• Actions to take:
1) In the text on social security disability programs, swap "individuals" for "people" and give the passage between "Understanding the two" and "Administration, or SSA.", inclusive.
2) According to the text on social security disability programs, which two programs can individuals apply to for disability benefits?

[START Text shown]

Understanding the two main social security disability programs

Social security disability benefits, in general, are available to individuals who are unable to work due to a disability. Benefits are received via governmental programs administered by the Social Security Administration, or SSA.

There are two different programs individuals can apply for to receive disability benefits: Supplemental Security Income and Social Security Disability Insurance. Each program has its own qualifications.

SSDI eligibility

Social Security Disability Insurance, known as SSDI, is an assistance program that provides financial help to disabled individuals. The program helps them purchase basic human necessities such as food, clothing and shelter.

However, to qualify for SSDI, individuals must have paid social security taxes through their previous paychecks-essentially as an insurance policy. The tax is commonly seen on a paycheck as FICA. Employees pay a FICA tax and, in the event they become disabled, are guaranteed monetary benefits-just like many other insurance policies.

Additionally, other requirements must be met to qualify. Generally, SSDI candidates must be younger than 65 years of age, been disabled for at least 5 years, and earned a certain amount of what's known as "work credits."

Consulting with an experienced SSDI attorney to learn more about "work credits" is advised.

[END Text shown]
[START Data provided]

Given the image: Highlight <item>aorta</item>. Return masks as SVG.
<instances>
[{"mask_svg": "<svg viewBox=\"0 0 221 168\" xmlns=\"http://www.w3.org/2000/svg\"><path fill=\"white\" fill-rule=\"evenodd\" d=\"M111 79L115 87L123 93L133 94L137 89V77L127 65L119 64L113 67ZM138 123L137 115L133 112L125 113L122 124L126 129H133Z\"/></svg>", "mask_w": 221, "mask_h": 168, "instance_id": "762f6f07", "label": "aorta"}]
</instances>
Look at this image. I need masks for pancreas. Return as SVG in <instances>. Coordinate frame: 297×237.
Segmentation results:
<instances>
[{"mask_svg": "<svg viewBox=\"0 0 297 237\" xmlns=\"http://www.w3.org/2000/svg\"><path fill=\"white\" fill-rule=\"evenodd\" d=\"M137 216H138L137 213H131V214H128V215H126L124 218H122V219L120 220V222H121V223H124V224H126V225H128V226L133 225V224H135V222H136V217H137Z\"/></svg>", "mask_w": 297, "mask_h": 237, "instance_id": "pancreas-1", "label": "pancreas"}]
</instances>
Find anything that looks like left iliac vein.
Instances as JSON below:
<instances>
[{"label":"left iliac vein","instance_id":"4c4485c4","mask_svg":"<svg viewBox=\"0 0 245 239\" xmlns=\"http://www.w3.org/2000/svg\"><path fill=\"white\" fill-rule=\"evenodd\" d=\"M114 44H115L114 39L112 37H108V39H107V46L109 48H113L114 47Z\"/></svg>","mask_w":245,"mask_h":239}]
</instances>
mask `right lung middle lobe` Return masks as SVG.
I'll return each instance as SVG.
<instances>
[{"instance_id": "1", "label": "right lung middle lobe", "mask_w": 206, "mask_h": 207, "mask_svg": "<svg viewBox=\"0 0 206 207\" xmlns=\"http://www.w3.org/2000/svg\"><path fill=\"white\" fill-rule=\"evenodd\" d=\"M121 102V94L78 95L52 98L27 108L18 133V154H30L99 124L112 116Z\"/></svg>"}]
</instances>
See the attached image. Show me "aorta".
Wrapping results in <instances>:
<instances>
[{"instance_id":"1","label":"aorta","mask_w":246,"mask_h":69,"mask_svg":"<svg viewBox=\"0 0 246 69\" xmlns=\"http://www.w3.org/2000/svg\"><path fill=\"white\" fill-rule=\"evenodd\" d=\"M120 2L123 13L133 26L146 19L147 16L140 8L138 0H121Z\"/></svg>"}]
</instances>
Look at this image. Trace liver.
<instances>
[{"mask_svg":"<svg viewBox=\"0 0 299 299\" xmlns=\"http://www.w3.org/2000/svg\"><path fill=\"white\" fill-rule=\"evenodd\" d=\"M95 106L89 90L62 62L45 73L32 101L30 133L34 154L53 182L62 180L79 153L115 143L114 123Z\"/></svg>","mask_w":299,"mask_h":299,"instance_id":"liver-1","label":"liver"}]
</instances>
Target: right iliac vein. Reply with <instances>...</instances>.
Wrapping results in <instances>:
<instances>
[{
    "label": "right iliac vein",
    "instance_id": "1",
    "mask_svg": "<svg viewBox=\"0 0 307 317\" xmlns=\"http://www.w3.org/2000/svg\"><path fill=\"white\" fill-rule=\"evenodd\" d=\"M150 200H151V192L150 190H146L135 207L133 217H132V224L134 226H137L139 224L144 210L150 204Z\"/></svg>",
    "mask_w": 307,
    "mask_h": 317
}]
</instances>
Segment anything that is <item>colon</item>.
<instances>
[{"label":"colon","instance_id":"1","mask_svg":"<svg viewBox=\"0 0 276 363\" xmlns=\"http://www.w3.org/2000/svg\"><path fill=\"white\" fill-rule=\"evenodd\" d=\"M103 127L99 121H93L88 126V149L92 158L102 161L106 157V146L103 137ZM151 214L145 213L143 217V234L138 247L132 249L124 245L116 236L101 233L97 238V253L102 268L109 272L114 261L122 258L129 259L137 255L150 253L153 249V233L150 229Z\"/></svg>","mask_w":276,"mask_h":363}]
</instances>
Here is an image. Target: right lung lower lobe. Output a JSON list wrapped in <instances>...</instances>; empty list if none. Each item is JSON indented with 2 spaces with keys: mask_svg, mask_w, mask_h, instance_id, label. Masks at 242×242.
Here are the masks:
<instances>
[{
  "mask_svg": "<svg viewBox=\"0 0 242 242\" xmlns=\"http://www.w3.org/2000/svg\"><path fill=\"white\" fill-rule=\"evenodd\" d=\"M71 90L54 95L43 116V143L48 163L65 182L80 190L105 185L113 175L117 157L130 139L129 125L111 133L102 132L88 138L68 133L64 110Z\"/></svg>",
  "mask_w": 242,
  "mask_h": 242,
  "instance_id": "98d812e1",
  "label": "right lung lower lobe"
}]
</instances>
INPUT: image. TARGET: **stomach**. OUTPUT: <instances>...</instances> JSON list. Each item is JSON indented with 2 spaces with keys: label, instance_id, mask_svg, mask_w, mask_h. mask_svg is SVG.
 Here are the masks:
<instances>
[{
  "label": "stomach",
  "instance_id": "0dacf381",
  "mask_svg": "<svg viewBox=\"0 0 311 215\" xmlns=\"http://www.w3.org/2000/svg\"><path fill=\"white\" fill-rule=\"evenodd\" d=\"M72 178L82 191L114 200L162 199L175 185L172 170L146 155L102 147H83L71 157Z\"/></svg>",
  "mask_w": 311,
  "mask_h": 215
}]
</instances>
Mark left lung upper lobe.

[END Data provided]

• Final results:
1)
Understanding the two main social security disability programs

Social security disability benefits, in general, are available to people who are unable to work due to a disability. Benefits are received via governmental programs administered by the Social Security Administration, or SSA.

2) Supplemental Security Income and Social Security Disability Insurance.